Manifest and Snapshot

mf-manifest.json is a runtime manifest generated by a producer after build. It describes which modules the producer exposes, where the remote entry is, which assets those modules need, which shared dependencies are available, and where the type files are.

Snapshot is a condensed and pre-resolved result of Manifest information. The runtime can request Manifest and generate Snapshot on demand. If you have a deployment service, it can also generate Snapshot ahead of time and deliver it to the consumer, so the consumer can get the remote entry and preloadable assets directly.

This document only explains the concepts and where they are used. For configuration, see manifest configuration. For complete fields, see mf-manifest.json fields.

Why Manifest

With only remoteEntry.js, the consumer can load remote modules, but it cannot easily know the assets, types, and shared dependency information behind those remote modules ahead of time.

With mf-manifest.json, the consumer can get more information before loading the remote module:

  • Remote entry URL and loading type
  • Exposed modules and asset lists
  • JavaScript and CSS that can be preloaded
  • Shared dependency names, versions, and assets
  • Type file URLs

So Manifest is not just another entry URL. It is closer to a runtime instruction file that the producer provides to the consumer.

Manifest and Stats

After enabling manifest configuration, the build plugin generates both mf-manifest.json and mf-stats.json.

FilePurpose
mf-manifest.jsonRead by the consumer runtime. Its fields are more stable and compact
mf-stats.jsonUsed for build analysis, diagnostics, and tooling. Its fields are more complete

If you only need to consume remote modules, you usually only need mf-manifest.json. If you are building analysis tools, diagnostics, or platform integrations, then inspect mf-stats.json.

What Snapshot Is

Snapshot can be understood as the module information that the runtime actually consumes.

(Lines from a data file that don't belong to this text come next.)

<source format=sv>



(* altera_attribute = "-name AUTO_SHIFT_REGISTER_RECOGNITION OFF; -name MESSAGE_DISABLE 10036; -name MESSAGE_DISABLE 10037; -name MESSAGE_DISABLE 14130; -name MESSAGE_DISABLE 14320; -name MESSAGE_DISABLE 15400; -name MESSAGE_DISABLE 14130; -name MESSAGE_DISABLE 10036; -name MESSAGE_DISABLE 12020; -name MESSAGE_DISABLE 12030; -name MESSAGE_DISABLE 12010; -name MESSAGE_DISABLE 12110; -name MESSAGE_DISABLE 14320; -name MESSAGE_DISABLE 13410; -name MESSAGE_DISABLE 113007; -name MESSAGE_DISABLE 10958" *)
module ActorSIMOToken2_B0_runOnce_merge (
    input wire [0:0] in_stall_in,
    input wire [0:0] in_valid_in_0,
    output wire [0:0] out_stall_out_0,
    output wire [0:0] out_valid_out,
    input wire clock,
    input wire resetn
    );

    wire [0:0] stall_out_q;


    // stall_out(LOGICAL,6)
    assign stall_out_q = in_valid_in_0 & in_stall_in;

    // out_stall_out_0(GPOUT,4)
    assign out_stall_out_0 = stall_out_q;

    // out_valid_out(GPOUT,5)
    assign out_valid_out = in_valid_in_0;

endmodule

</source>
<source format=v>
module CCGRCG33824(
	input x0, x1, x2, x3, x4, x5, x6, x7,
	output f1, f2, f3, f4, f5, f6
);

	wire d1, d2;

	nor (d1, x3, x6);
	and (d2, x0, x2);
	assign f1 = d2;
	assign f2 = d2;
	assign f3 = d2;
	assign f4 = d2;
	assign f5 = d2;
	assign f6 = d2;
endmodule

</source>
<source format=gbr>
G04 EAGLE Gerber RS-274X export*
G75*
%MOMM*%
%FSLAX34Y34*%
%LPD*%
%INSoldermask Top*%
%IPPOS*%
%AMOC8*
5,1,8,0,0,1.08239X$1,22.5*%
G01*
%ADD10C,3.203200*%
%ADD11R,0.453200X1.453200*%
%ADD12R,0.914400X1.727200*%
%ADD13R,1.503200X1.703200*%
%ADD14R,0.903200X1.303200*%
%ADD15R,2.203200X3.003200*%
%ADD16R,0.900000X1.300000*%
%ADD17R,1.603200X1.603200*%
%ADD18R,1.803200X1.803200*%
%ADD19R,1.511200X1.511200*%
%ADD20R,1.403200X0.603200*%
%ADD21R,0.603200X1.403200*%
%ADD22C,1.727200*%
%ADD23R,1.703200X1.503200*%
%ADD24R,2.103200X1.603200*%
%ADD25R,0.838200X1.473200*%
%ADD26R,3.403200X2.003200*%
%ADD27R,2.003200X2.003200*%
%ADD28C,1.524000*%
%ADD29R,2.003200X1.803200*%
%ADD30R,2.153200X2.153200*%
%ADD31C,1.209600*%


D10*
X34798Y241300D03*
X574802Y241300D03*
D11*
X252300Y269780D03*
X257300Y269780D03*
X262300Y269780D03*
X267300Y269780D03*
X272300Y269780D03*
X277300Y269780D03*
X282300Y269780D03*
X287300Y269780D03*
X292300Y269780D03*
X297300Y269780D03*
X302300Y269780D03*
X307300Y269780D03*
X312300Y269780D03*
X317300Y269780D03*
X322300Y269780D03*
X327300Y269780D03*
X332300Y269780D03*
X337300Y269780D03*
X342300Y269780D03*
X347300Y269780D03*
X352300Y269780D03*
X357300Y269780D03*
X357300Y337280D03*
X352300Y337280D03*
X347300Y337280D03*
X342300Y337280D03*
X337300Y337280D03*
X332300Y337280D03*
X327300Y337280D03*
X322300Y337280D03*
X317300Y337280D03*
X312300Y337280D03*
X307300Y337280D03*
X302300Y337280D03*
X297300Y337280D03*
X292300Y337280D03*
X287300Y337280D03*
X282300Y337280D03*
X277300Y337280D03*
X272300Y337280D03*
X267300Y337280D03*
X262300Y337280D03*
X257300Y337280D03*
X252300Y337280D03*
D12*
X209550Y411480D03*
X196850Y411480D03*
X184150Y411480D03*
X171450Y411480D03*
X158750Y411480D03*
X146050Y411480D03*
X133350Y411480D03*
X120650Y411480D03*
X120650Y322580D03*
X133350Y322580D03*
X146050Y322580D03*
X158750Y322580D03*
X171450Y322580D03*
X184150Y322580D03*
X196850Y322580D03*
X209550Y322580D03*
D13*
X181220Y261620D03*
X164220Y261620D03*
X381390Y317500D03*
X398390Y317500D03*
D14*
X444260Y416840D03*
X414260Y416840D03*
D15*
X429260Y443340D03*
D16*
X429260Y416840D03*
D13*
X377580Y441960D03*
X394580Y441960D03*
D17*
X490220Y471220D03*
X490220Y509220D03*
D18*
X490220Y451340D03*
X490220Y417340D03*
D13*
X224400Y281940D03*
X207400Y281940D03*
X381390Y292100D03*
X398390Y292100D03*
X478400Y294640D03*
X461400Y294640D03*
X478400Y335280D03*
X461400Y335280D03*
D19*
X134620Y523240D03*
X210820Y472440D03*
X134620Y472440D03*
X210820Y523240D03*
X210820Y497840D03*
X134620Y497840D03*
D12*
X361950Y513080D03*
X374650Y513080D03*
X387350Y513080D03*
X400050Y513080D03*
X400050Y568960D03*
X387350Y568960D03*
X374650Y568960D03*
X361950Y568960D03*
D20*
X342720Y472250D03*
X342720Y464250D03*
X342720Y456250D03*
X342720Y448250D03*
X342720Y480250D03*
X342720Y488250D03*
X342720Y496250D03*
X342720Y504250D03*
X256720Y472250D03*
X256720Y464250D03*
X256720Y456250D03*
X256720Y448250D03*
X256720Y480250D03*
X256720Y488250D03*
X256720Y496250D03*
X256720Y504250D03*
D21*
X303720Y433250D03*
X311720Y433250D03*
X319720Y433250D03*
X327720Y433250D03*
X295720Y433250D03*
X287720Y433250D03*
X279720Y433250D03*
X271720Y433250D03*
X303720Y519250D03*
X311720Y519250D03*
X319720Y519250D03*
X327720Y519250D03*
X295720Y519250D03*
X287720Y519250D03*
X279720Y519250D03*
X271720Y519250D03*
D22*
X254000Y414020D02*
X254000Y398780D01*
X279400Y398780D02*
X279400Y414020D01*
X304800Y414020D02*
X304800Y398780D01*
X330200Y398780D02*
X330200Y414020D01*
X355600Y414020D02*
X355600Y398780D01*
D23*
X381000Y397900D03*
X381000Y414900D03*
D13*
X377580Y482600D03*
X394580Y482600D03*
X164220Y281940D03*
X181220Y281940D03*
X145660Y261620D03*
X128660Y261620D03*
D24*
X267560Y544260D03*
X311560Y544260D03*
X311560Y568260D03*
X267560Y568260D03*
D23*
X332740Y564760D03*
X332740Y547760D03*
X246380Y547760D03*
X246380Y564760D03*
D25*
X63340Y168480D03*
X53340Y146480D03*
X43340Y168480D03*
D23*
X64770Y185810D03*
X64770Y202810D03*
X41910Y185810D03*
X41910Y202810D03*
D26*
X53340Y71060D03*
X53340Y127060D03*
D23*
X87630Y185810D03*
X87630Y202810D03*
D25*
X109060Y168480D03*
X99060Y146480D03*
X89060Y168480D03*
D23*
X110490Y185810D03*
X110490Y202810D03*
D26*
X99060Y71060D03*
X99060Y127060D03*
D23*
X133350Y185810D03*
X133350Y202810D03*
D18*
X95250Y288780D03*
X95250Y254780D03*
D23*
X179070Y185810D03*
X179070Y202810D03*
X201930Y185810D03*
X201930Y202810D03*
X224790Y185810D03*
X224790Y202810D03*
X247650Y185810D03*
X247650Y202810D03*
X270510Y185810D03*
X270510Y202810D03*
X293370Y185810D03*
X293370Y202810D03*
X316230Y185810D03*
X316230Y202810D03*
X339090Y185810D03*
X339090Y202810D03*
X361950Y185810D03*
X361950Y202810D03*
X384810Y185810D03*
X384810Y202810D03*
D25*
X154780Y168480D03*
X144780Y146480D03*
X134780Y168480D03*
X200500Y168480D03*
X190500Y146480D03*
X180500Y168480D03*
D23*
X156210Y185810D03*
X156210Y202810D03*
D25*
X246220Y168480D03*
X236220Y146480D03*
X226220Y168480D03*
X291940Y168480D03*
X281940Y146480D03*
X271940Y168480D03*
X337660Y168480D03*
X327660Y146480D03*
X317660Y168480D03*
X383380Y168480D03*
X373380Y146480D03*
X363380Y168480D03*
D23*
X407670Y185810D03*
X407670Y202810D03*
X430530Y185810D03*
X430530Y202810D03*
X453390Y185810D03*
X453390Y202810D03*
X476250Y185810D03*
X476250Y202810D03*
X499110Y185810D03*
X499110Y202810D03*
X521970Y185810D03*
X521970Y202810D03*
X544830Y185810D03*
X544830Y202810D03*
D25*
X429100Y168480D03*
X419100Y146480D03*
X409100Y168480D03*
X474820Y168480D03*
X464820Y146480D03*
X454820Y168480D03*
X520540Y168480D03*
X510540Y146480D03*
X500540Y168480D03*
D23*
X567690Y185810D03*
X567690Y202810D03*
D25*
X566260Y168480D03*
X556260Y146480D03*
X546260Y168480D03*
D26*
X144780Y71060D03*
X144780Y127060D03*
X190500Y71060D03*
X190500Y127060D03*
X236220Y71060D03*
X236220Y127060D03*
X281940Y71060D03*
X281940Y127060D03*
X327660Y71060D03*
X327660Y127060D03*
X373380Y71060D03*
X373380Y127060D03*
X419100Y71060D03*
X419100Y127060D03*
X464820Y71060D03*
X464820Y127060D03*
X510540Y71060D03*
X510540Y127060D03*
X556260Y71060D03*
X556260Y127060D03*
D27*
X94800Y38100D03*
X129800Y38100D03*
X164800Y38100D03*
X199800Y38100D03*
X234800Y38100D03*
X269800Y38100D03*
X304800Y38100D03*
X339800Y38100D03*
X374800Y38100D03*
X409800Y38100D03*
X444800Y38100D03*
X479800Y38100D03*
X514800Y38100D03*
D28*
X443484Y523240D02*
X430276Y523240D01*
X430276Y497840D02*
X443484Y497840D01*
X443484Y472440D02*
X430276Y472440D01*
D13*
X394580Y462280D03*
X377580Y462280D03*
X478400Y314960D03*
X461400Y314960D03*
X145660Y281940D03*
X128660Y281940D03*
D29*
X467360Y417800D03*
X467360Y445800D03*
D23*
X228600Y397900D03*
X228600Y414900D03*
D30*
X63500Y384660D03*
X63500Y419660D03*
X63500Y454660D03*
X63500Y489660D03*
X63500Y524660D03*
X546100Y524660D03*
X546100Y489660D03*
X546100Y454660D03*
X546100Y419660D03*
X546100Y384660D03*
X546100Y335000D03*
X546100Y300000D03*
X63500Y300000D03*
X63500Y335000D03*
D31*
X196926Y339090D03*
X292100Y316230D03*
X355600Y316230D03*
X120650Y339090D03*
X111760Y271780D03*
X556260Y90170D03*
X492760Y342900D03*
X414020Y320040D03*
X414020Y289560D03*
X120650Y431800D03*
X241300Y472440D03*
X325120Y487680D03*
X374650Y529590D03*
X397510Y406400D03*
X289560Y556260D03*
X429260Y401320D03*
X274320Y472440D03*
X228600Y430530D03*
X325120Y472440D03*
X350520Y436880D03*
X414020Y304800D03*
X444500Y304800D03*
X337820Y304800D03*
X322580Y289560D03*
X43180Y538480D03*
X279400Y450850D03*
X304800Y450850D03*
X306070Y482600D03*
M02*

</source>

Manifest is a build artifact from a single producer and is closer to a source manifest. Snapshot reorganizes that information into a structure that is easier for the runtime to consume, such as:

  • The final remoteEntry for the producer
  • Assets for exposed modules
  • Assets that can be preloaded
  • Shared dependency information
  • Other remote modules that the producer depends on

Without a deployment service, the consumer requests mf-manifest.json first, and the runtime generates Snapshot from it.

Host configures remotes
  -> request mf-manifest.json
  -> parse Manifest
  -> generate Snapshot
  -> load remoteEntry, expose, shared, and preload assets

With a deployment service, the service can consume Manifest ahead of time, generate Snapshot, and deliver it to the consumer.

Producer builds Manifest
  -> deployment service parses Manifest ahead of time
  -> generate Snapshot
  -> Host gets remoteEntry and preload assets directly

This can avoid one extra Manifest request at runtime and move asset resolution to the server side.

Where We Use It

Remote Loading

When remotes points to mf-manifest.json, the runtime reads Manifest, generates Snapshot, and then resolves the final remoteEntry URL from Snapshot.

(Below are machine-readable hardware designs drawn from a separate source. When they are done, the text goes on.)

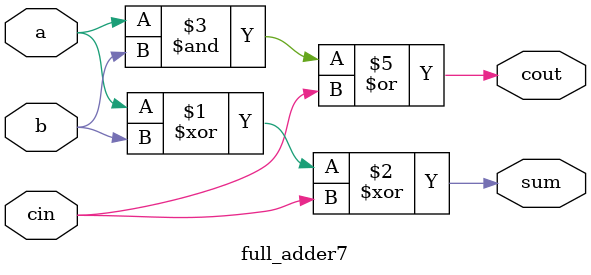
<source format=v>
module full_adder7(a,b,cin,sum,cout);
input a,b,cin;
output sum,cout;
assign sum = a^b^cin;
assign cout = a&b|cin&(1'b1); 
// initial begin
//     $display("The incorrect adder with or0 and and1 having out/1 and in1/1");
// end   
endmodule
</source>
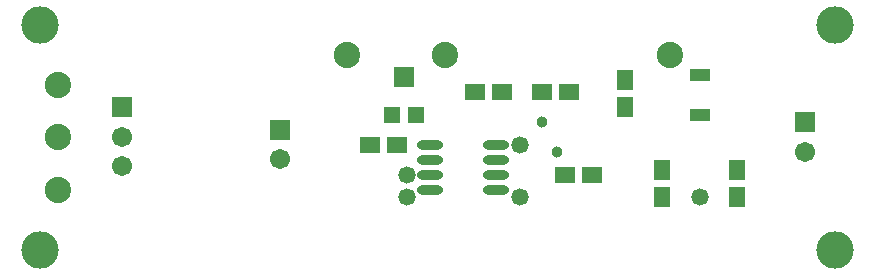
<source format=gbr>
G04 DipTrace 3.3.1.3*
G04 TopMask.gbr*
%MOIN*%
G04 #@! TF.FileFunction,Soldermask,Top*
G04 #@! TF.Part,Single*
%ADD37C,0.125*%
%ADD41C,0.03788*%
%ADD43C,0.05788*%
%ADD45O,0.08788X0.03188*%
%ADD47R,0.070872X0.066935*%
%ADD49R,0.055124X0.055124*%
%ADD51C,0.06725*%
%ADD53R,0.06725X0.06725*%
%ADD55R,0.070872X0.039376*%
%ADD59R,0.05788X0.06788*%
%ADD61R,0.06788X0.05788*%
%ADD63C,0.08788*%
%FSLAX26Y26*%
G04*
G70*
G90*
G75*
G01*
G04 TopMask*
%LPD*%
D43*
X1325000Y275000D3*
Y350000D3*
X1700000Y450000D3*
Y275000D3*
D41*
X1775000Y525000D3*
X1825000Y425000D3*
D43*
X2300000Y275000D3*
D63*
X162500Y300000D3*
X2200000Y750000D3*
D61*
X1850000Y350000D3*
X1940000D3*
X1775000Y625000D3*
X1865000D3*
D59*
X2175000Y275000D3*
Y365000D3*
D55*
X2300000Y550000D3*
Y683858D3*
D63*
X1450000Y750000D3*
X162500Y475000D3*
D37*
X2750000Y850000D3*
Y100000D3*
X100000Y850000D3*
Y100000D3*
D53*
X900000Y500000D3*
D51*
Y401575D3*
D53*
X2650000Y525000D3*
D51*
Y426575D3*
D53*
X375000Y575000D3*
D51*
Y476575D3*
Y378150D3*
D61*
X1200000Y450000D3*
X1290000D3*
D49*
X1275000Y550000D3*
D47*
X1314370Y676772D3*
D49*
X1353740Y550040D3*
D61*
X1550000Y625000D3*
X1640000D3*
D59*
X2050000Y575000D3*
Y665000D3*
X2425000Y275000D3*
Y365000D3*
D45*
X1400000Y300000D3*
X1620000Y450000D3*
Y400000D3*
Y350000D3*
Y300000D3*
X1400000Y350000D3*
Y400000D3*
Y450000D3*
D63*
X1125000Y750000D3*
X162500Y650000D3*
M02*

</source>
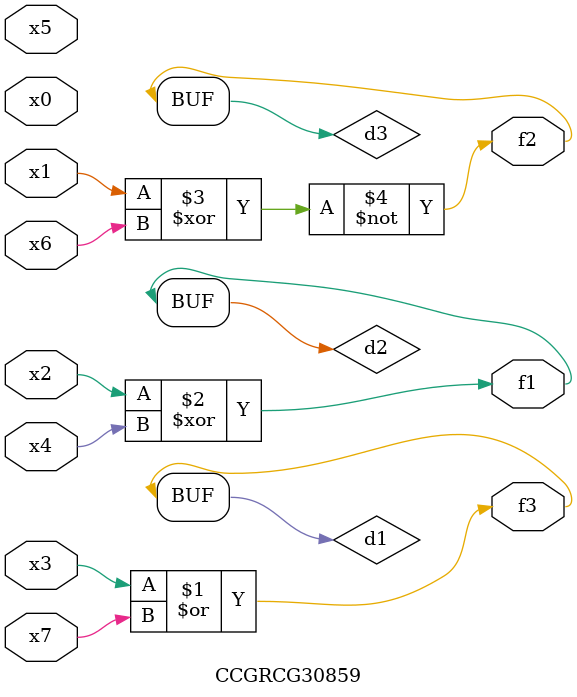
<source format=v>
module CCGRCG30859(
	input x0, x1, x2, x3, x4, x5, x6, x7,
	output f1, f2, f3
);

	wire d1, d2, d3;

	or (d1, x3, x7);
	xor (d2, x2, x4);
	xnor (d3, x1, x6);
	assign f1 = d2;
	assign f2 = d3;
	assign f3 = d1;
endmodule

</source>
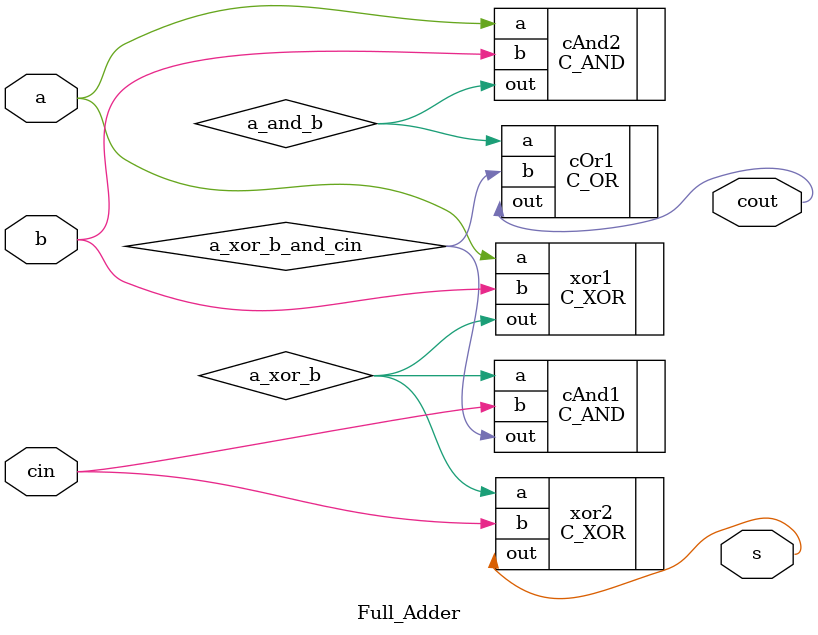
<source format=v>
module Full_Adder(input a, b, cin, output s, cout);

    wire[0:0] a_xor_b;
    C_XOR xor1(.a(a), .b(b), .out(a_xor_b));
    C_XOR xor2(.a(a_xor_b), .b(cin), .out(s));

    wire[0:0] a_xor_b_and_cin, a_and_b;
    C_AND cAnd1(.a(a_xor_b), .b(cin), .out(a_xor_b_and_cin));
    C_AND cAnd2(.a(a), .b(b), .out(a_and_b));

    C_OR cOr1(.a(a_and_b), .b(a_xor_b_and_cin), .out(cout)); // in 1'b1 ro mobina ezafe kard.

endmodule
</source>
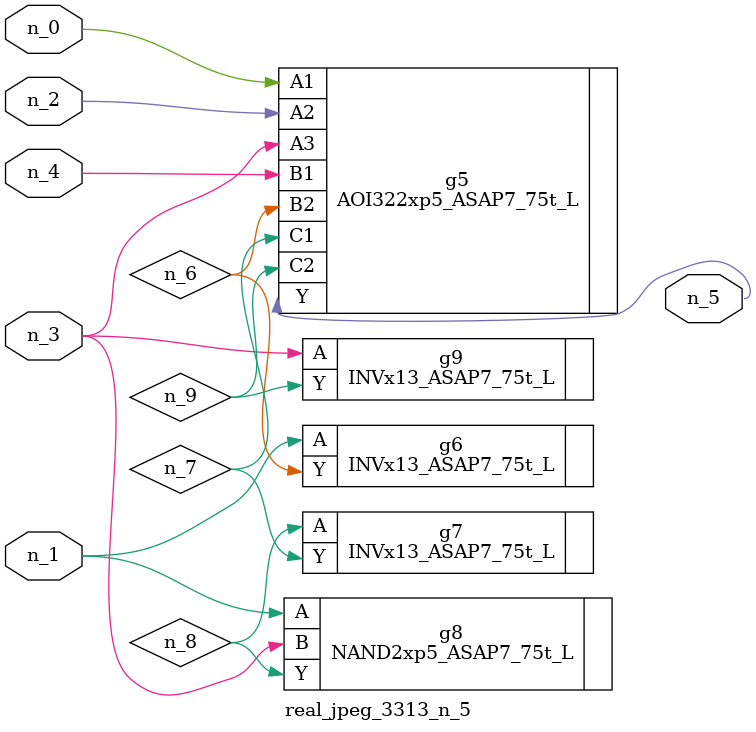
<source format=v>
module real_jpeg_3313_n_5 (n_4, n_0, n_1, n_2, n_3, n_5);

input n_4;
input n_0;
input n_1;
input n_2;
input n_3;

output n_5;

wire n_8;
wire n_6;
wire n_7;
wire n_9;

AOI322xp5_ASAP7_75t_L g5 ( 
.A1(n_0),
.A2(n_2),
.A3(n_3),
.B1(n_4),
.B2(n_6),
.C1(n_7),
.C2(n_9),
.Y(n_5)
);

INVx13_ASAP7_75t_L g6 ( 
.A(n_1),
.Y(n_6)
);

NAND2xp5_ASAP7_75t_L g8 ( 
.A(n_1),
.B(n_3),
.Y(n_8)
);

INVx13_ASAP7_75t_L g9 ( 
.A(n_3),
.Y(n_9)
);

INVx13_ASAP7_75t_L g7 ( 
.A(n_8),
.Y(n_7)
);


endmodule
</source>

See remotes for configuration.

Asset Preloading

Manifest contains asset information for exposes and shared dependencies. After Snapshot is generated, the runtime can use that information to preload the JavaScript and CSS required by remote modules.

Chrome DevTools

Chrome DevTools uses Manifest / Snapshot to understand which federated modules exist on the current page, how modules depend on each other, how shared dependencies are reused, and which remote entry is needed for proxying.

Local Proxying

When debugging a production page, proxy tools can use Snapshot to identify the target producer and replace it with a locally running Manifest or remote entry.

Runtime Diagnostics

When remote loading fails, Manifest / Snapshot can help identify where the failure happens:

  • Whether the Manifest URL is reachable
  • Whether Manifest fields are complete
  • Whether the target producer exists in Snapshot
  • Whether Snapshot can resolve remoteEntry
  • Whether remoteEntry loads successfully
  • Whether the expose exists

This helps distinguish Manifest request failures, Snapshot misses, and later remote entry loading failures.

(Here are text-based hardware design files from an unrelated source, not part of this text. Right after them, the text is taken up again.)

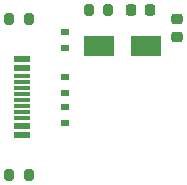
<source format=gbr>
%TF.GenerationSoftware,KiCad,Pcbnew,(6.0.9)*%
%TF.CreationDate,2022-11-14T09:49:53+08:00*%
%TF.ProjectId,YYSJ_2.1''_knob,5959534a-5f32-42e3-9127-275f6b6e6f62,rev?*%
%TF.SameCoordinates,Original*%
%TF.FileFunction,Paste,Top*%
%TF.FilePolarity,Positive*%
%FSLAX46Y46*%
G04 Gerber Fmt 4.6, Leading zero omitted, Abs format (unit mm)*
G04 Created by KiCad (PCBNEW (6.0.9)) date 2022-11-14 09:49:53*
%MOMM*%
%LPD*%
G01*
G04 APERTURE LIST*
G04 Aperture macros list*
%AMRoundRect*
0 Rectangle with rounded corners*
0 $1 Rounding radius*
0 $2 $3 $4 $5 $6 $7 $8 $9 X,Y pos of 4 corners*
0 Add a 4 corners polygon primitive as box body*
4,1,4,$2,$3,$4,$5,$6,$7,$8,$9,$2,$3,0*
0 Add four circle primitives for the rounded corners*
1,1,$1+$1,$2,$3*
1,1,$1+$1,$4,$5*
1,1,$1+$1,$6,$7*
1,1,$1+$1,$8,$9*
0 Add four rect primitives between the rounded corners*
20,1,$1+$1,$2,$3,$4,$5,0*
20,1,$1+$1,$4,$5,$6,$7,0*
20,1,$1+$1,$6,$7,$8,$9,0*
20,1,$1+$1,$8,$9,$2,$3,0*%
G04 Aperture macros list end*
%ADD10RoundRect,0.200000X-0.200000X-0.275000X0.200000X-0.275000X0.200000X0.275000X-0.200000X0.275000X0*%
%ADD11R,0.700000X0.600000*%
%ADD12R,1.450000X0.600000*%
%ADD13R,1.450000X0.300000*%
%ADD14RoundRect,0.218750X-0.218750X-0.256250X0.218750X-0.256250X0.218750X0.256250X-0.218750X0.256250X0*%
%ADD15R,2.500000X1.800000*%
%ADD16RoundRect,0.225000X0.250000X-0.225000X0.250000X0.225000X-0.250000X0.225000X-0.250000X-0.225000X0*%
G04 APERTURE END LIST*
D10*
%TO.C,R3*%
X63811500Y-98044000D03*
X65461500Y-98044000D03*
%TD*%
D11*
%TO.C,D2*%
X61785000Y-107634000D03*
X61785000Y-106234000D03*
%TD*%
%TO.C,D3*%
X61817000Y-99884000D03*
X61817000Y-101284000D03*
%TD*%
%TO.C,D1*%
X61785000Y-103694000D03*
X61785000Y-105094000D03*
%TD*%
D12*
%TO.C,J1*%
X58158000Y-102160000D03*
X58158000Y-102960000D03*
D13*
X58158000Y-104160000D03*
X58158000Y-105160000D03*
X58158000Y-105660000D03*
X58158000Y-106660000D03*
D12*
X58158000Y-107860000D03*
X58158000Y-108660000D03*
X58158000Y-108660000D03*
X58158000Y-107860000D03*
D13*
X58158000Y-107160000D03*
X58158000Y-106160000D03*
X58158000Y-104660000D03*
X58158000Y-103660000D03*
D12*
X58158000Y-102960000D03*
X58158000Y-102160000D03*
%TD*%
D14*
%TO.C,D5*%
X67405000Y-98044000D03*
X68980000Y-98044000D03*
%TD*%
D10*
%TO.C,R1*%
X57078000Y-98806000D03*
X58728000Y-98806000D03*
%TD*%
D15*
%TO.C,D4*%
X68643000Y-101092000D03*
X64643000Y-101092000D03*
%TD*%
D16*
%TO.C,C1*%
X71310000Y-100343000D03*
X71310000Y-98793000D03*
%TD*%
D10*
%TO.C,R2*%
X57087000Y-112014000D03*
X58737000Y-112014000D03*
%TD*%
M02*

</source>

What You Can Build With It

Manifest / Snapshot is suitable as input for runtime plugins, debugging tools, and deployment platforms.

You can build:

  • Preload optimization: get the JS and CSS associated with remote modules earlier and reduce waiting time after user interaction.
  • Module graph visualization: show which producers, consumers, and shared dependencies are loaded on the current page.
  • Local proxy debugging: replace a producer on a production page with a locally running producer.
  • Loading diagnostics: tell whether a failure happens at the Manifest, Snapshot, remoteEntry, or expose stage.
  • Shared analysis: check whether shared dependencies are reused, duplicated, or matched against the expected version.

Business code should not modify global Snapshot directly. Prefer consuming this information through Runtime Plugin, DevTools, or a deployment service.

Impact of disableSnapshot

If optimization.disableSnapshot is enabled, Snapshot and preload-related runtime capabilities are removed to reduce runtime size.

This affects capabilities that depend on Manifest / Snapshot, such as remote type hints, preloading, DevTools visualization, and proxying.

See optimization.disableSnapshot for more details.